◆ What you should do:
Determine how many lines in the entries below include "patterns". The reply should be that number and nothing else.
________________
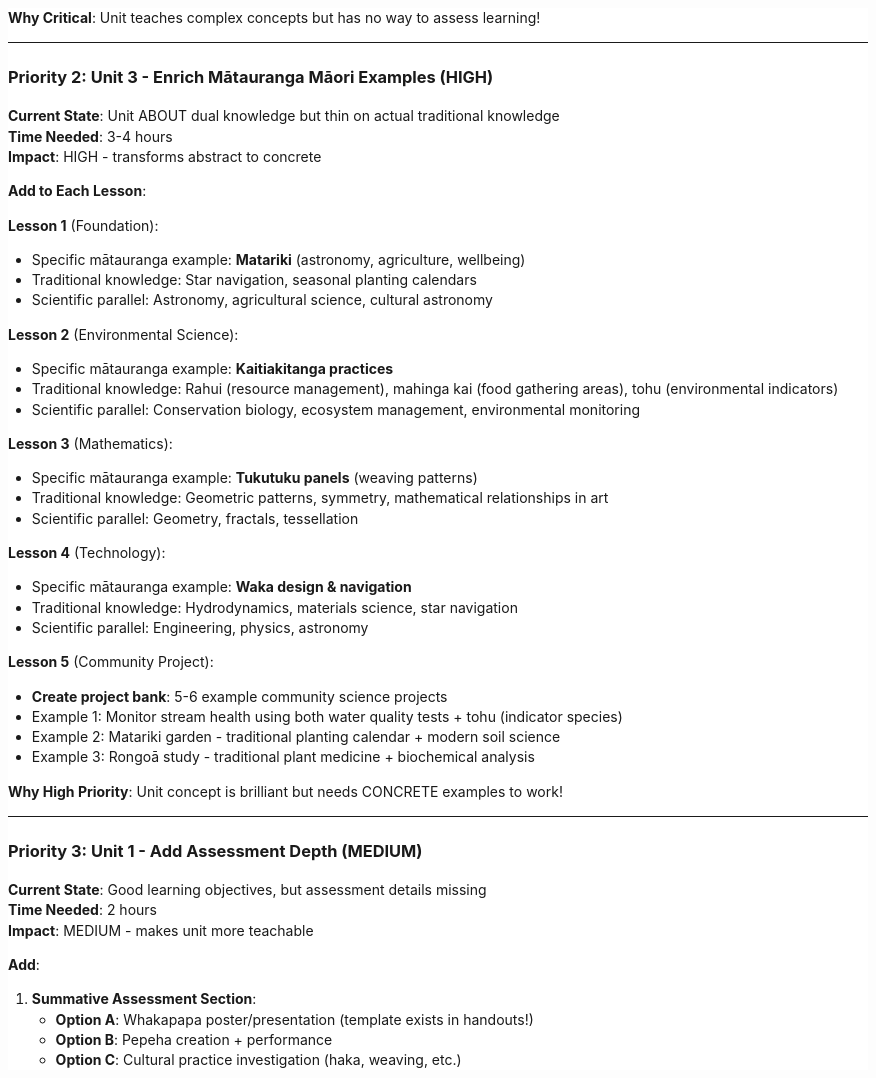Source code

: **Why Critical**: Unit teaches complex concepts but has no way to assess learning!

---

### Priority 2: Unit 3 - Enrich Mātauranga Māori Examples (HIGH)

**Current State**: Unit ABOUT dual knowledge but thin on actual traditional knowledge  
**Time Needed**: 3-4 hours  
**Impact**: HIGH - transforms abstract to concrete

**Add to Each Lesson**:

**Lesson 1** (Foundation):
- Specific mātauranga example: **Matariki** (astronomy, agriculture, wellbeing)
- Traditional knowledge: Star navigation, seasonal planting calendars
- Scientific parallel: Astronomy, agricultural science, cultural astronomy

**Lesson 2** (Environmental Science):
- Specific mātauranga example: **Kaitiakitanga practices**
- Traditional knowledge: Rahui (resource management), mahinga kai (food gathering areas), tohu (environmental indicators)
- Scientific parallel: Conservation biology, ecosystem management, environmental monitoring

**Lesson 3** (Mathematics):
- Specific mātauranga example: **Tukutuku panels** (weaving patterns)
- Traditional knowledge: Geometric patterns, symmetry, mathematical relationships in art
- Scientific parallel: Geometry, fractals, tessellation

**Lesson 4** (Technology):
- Specific mātauranga example: **Waka design & navigation**
- Traditional knowledge: Hydrodynamics, materials science, star navigation
- Scientific parallel: Engineering, physics, astronomy

**Lesson 5** (Community Project):
- **Create project bank**: 5-6 example community science projects
- Example 1: Monitor stream health using both water quality tests + tohu (indicator species)
- Example 2: Matariki garden - traditional planting calendar + modern soil science
- Example 3: Rongoā study - traditional plant medicine + biochemical analysis

**Why High Priority**: Unit concept is brilliant but needs CONCRETE examples to work!

---

### Priority 3: Unit 1 - Add Assessment Depth (MEDIUM)

**Current State**: Good learning objectives, but assessment details missing  
**Time Needed**: 2 hours  
**Impact**: MEDIUM - makes unit more teachable

**Add**:
1. **Summative Assessment Section**:
   - **Option A**: Whakapapa poster/presentation (template exists in handouts!)
   - **Option B**: Pepeha creation + performance
   - **Option C**: Cultural practice investigation (haka, weaving, etc.)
________________
◆ Task answer:
2